Obésité : une cohorte virtuelle pour simuler les trajectoires de santé

Initié depuis un an, un projet innovant combine les données de Constances avec de l’intelligence artificielle pour créer une cohorte virtuelle de patients et simuler l’évolution de l’obésité. Mené en partenariat avec Quinten Health, ce projet entre dans une phase de résultats prometteurs permettant de prédire l’impact médical et économique de nouvelles stratégies thérapeutiques.

Après la bronchopneumopathie chronique obstructive (lire notre article de 2024), le partenariat entre Constances, Inserm Transfert et Quinten Health s’est penché sur l’obésité avec un nouveau projet dénommé DEVIO, pour « développement de cohortes virtuelles et applications en obésité ».

Maladie aux causes complexes, l’obésité résulte de l’intrication de plusieurs facteurs : alimentaires et liés aux habitudes de vie, génétiques, épigénétiques et environnementaux.

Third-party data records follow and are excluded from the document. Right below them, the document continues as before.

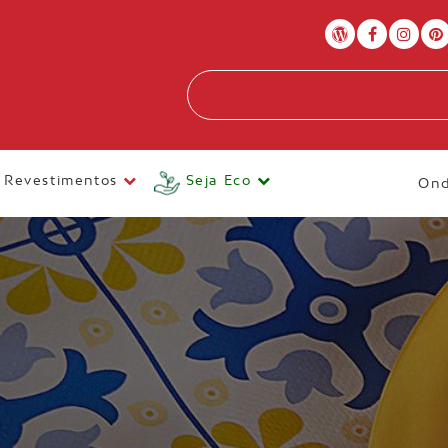
Revestimentos
Seja Eco
Ond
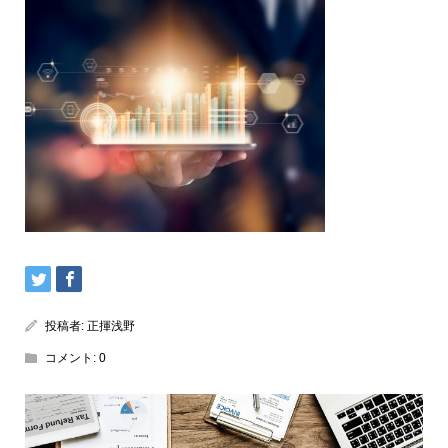
投稿者:
正揮浅野
コメント:
0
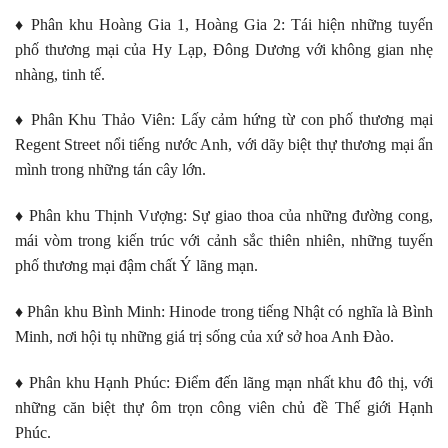
♦️ Phân khu Hoàng Gia 1, Hoàng Gia 2: Tái hiện những tuyến
phố thương mại của Hy Lạp, Đông Dương với không gian nhẹ
nhàng, tinh tế.
♦️ Phân Khu Thảo Viên: Lấy cảm hứng từ con phố thương mại
Regent Street nổi tiếng nước Anh, với dãy biệt thự thương mại ẩn
mình trong những tán cây lớn.
♦️ Phân khu Thịnh Vượng: Sự giao thoa của những đường cong,
mái vòm trong kiến trúc với cảnh sắc thiên nhiên, những tuyến
phố thương mại đậm chất Ý lãng mạn.
♦️ Phân khu Bình Minh: Hinode trong tiếng Nhật có nghĩa là Bình
Minh, nơi hội tụ những giá trị sống của xứ sở hoa Anh Đào.
♦️ Phân khu Hạnh Phúc: Điểm đến lãng mạn nhất khu đô thị, với
những căn biệt thự ôm trọn công viên chủ đề Thế giới Hạnh
Phúc.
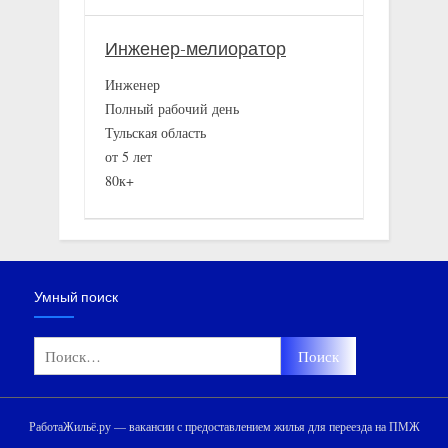
Инженер-мелиоратор
Инженер
Полный рабочий день
Тульская область
от 5 лет
80к+
Умный поиск
Найти:
РаботаЖильё.ру — вакансии с предоставлением жилья для переезда на ПМЖ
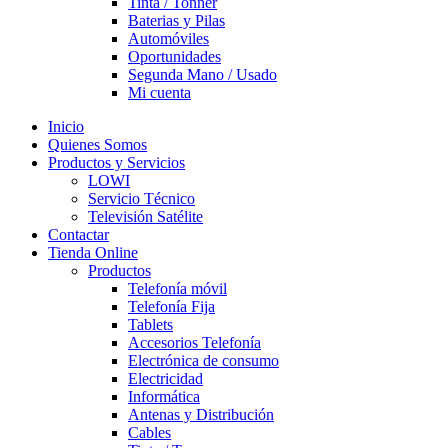
Tinta / Tonner
Baterias y Pilas
Automóviles
Oportunidades
Segunda Mano / Usado
Mi cuenta
Inicio
Quienes Somos
Productos y Servicios
LOWI
Servicio Técnico
Televisión Satélite
Contactar
Tienda Online
Productos
Telefonía móvil
Telefonía Fija
Tablets
Accesorios Telefonía
Electrónica de consumo
Electricidad
Informática
Antenas y Distribución
Cables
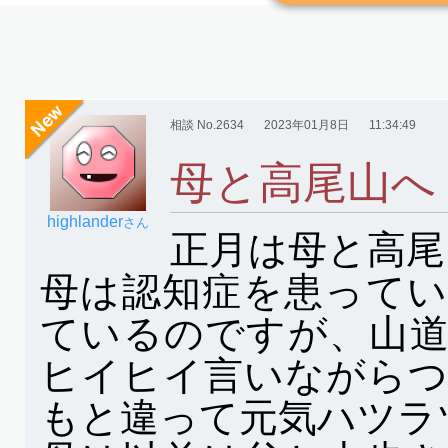
相談 No.2634
2023年01月8日
11:34:49
母と高尾山へ
highlander
さん
正月は母と高尾
母は認知症を患って
ているのですが、山
ヒイヒイ言いながら
もと違って元気ハツラ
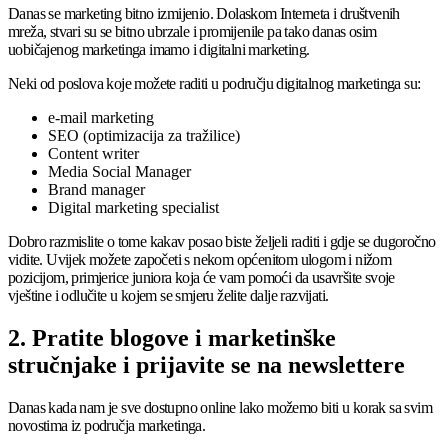
Danas se marketing bitno izmijenio. Dolaskom Interneta i društvenih
mreža, stvari su se bitno ubrzale i promijenile pa tako danas osim
uobičajenog marketinga imamo i digitalni marketing.
Neki od poslova koje možete raditi u području digitalnog marketinga su:
e-mail marketing
SEO (optimizacija za tražilice)
Content writer
Media Social Manager
Brand manager
Digital marketing specialist
Dobro razmislite o tome kakav posao biste željeli raditi i gdje se dugoročno
vidite. Uvijek možete započeti s nekom općenitom ulogom i nižom
pozicijom, primjerice juniora koja će vam pomoći da usavršite svoje
vještine i odlučite u kojem se smjeru želite dalje razvijati.
2. Pratite blogove i marketinške
stručnjake i prijavite se na newslettere
Danas kada nam je sve dostupno online lako možemo biti u korak sa svim
novostima iz područja marketinga.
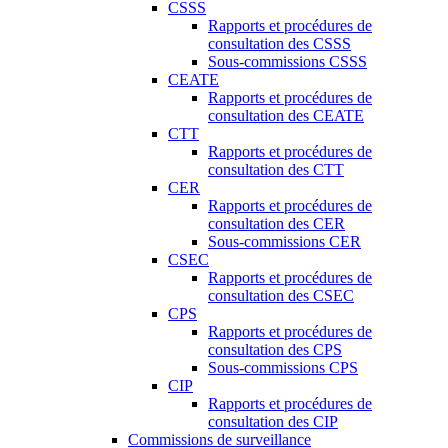
CSSS
Rapports et procédures de
consultation des CSSS
Sous-commissions CSSS
CEATE
Rapports et procédures de
consultation des CEATE
CTT
Rapports et procédures de
consultation des CTT
CER
Rapports et procédures de
consultation des CER
Sous-commissions CER
CSEC
Rapports et procédures de
consultation des CSEC
CPS
Rapports et procédures de
consultation des CPS
Sous-commissions CPS
CIP
Rapports et procédures de
consultation des CIP
Commissions de surveillance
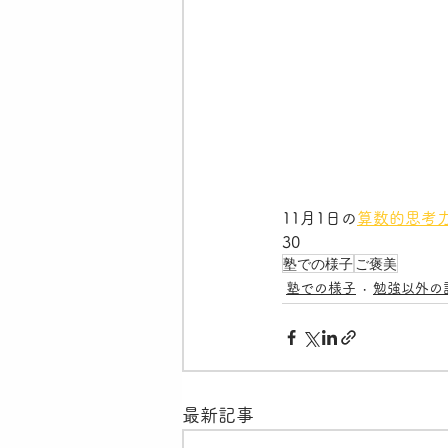
11月1日の
算数的思考
30
塾での様子
ご褒美
塾での様子
勉強以外の
最新記事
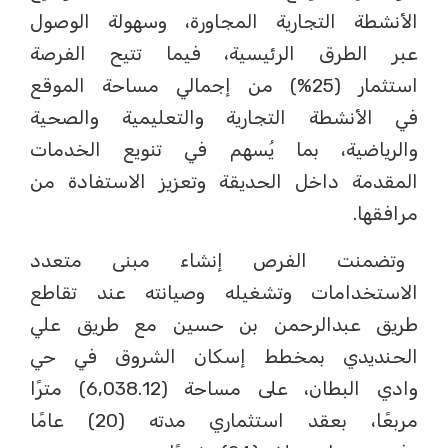
الأنشطة التجارية المجاورة، وسهولة الوصول
عبر الطرق الرئيسية، فيما تتيح الفرصة
استثمار (25%) من إجمالي مساحة الموقع
في الأنشطة التجارية والتعليمية والصحية
والرياضية، بما يُسهم في تنويع الخدمات
المقدمة داخل الحديقة وتعزيز الاستفادة من
مرافقها.
وتضمنت الفرص إنشاء مبنى متعدد
الاستخدامات وتشغيله وصيانته عند تقاطع
طريق عبدالرحمن بن حسين مع طريق علي
الحنديدي بمخطط إسكان الشروق في حي
وادي البطان، على مساحة (6,038.12) مترًا
مربعًا، بعقد استثماري مدته (20) عامًا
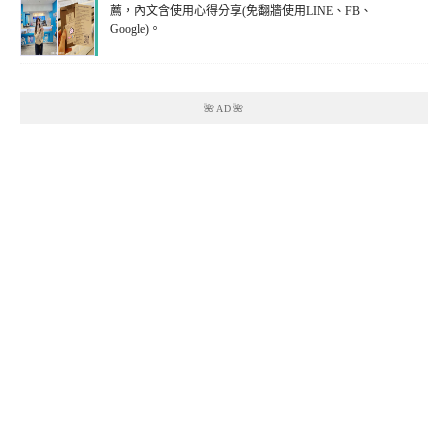
薦，內文含使用心得分享(免翻牆使用LINE、FB、
Google)。
🌺AD🌺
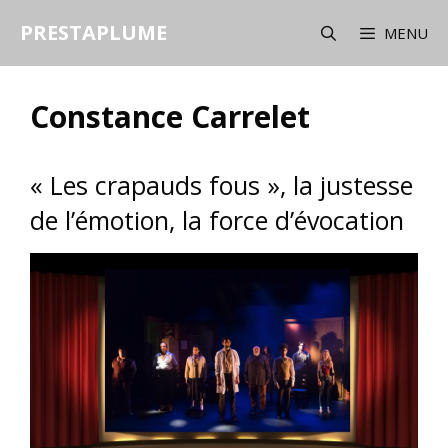
Aller
PRESTAPLUME
au
MENU
contenu
Constance Carrelet
« Les crapauds fous », la justesse
de l’émotion, la force d’évocation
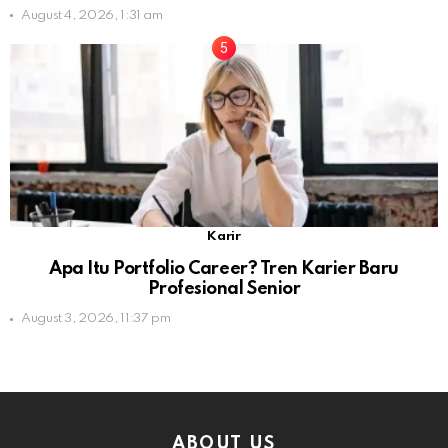
August 4, 2026, 1:31 am
Karir
Apa Itu Portfolio Career? Tren Karier Baru
Profesional Senior
August 3, 2026, 11:37 pm
ABOUT US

Ses conséquences dépassent la seule prise de poids avec de nombreuses répercussions et pathologies chroniques : maladies cardiovasculaires, diabète de type 2, cancers, troubles respiratoires, atteintes musculo-squelettiques et santé mentale. En France, on estime que 17 % de personnes sont en état d’obésité, avec un coût évalué à plus de 20 milliards d’euros par an.

Des trajectoires très hétérogènes

En combinant les données de Constances avec celles du Système national des données de santé (SNDS), les chercheurs ont développé des modèles numériques capables de reproduire les trajectoires pondérales, les parcours de soins et les risques de complications observés dans la cohorte en fonction de facteurs sociaux et comportementaux. Ils les ont ensuite « projetés » au moyen d’une « cohorte virtuelle » composée de milliers de profils de patients. 

L’obésité se caractérise en effet par une forte hétérogénéité des trajectoires de santé : certaines personnes développent rapidement des complications sévères, tandis que d’autres conservent un état stable pendant de nombreuses années. Les réponses aux traitements et aux prises en charge varient elles aussi fortement d’un individu à l’autre. Dans Constances, environ 30 000 personnes sont en état d’obésité avec un indice de masse corporelle (IMC) supérieur ou égal à 30.

« Le projet mobilise des méthodes avancées d’apprentissage automatique, de modélisation bayésienne, d’analyse de données longitudinales et de simulation de patients virtuels » précise Sofiane Kab, chercheur au sein de l’équipe Constances (UMS-11) qui participe au projet.

La profondeur des données de Constances couplées à celles du SNDS a permis de reconstruire des trajectoires de santé d'un niveau rarement atteint à l'échelle internationale.

Soifane Kab

Evaluer l’impact de médicaments

Basée sur l’intelligence artificielle et la modélisation prédictive, la cohorte virtuelle permet aussi d’évaluer l’impact de stratégies thérapeutiques dans des conditions de vie réelle. Le projet s’intéresse notamment aux réponses potentielles aux agonistes des récepteurs GLP-1, une nouvelle classe thérapeutique dont les effets à long terme soulèvent des enjeux médicaux, économiques et organisationnels majeurs pour les patients et les systèmes de santé.

« À partir de ces cohortes virtuelles, l’objectif est de projeter, dans le monde réel et à grande échelle, les effets potentiels des stratégies thérapeutiques chez les patients atteints de maladies chroniques » explique Antoine Duclos, directeur adjoint de la cohorte Constances.

Une valorisation sécurisée des données de santé

Toutes les analyses sont réalisées dans les bulles sécurisées du CASD (Centre d’Accès Sécurisé aux Données), qui est l’infrastructure souveraine française de référence pour l’hébergement et l’analyse des données sensibles. Le projet a été évalué par le Comité scientifique international de Constances et respecte strictement les exigences éthiques et réglementaires applicables à la recherche en santé. Les volontaires conservent à tout moment leur droit d’opposition à l’utilisation de leurs données.

« À terme, ces cohortes virtuelles permettront d’anticiper finement les trajectoires de patients et d’éclairer les décisions de santé publique » souligne Marie Zins, directrice de la cohorte Constances.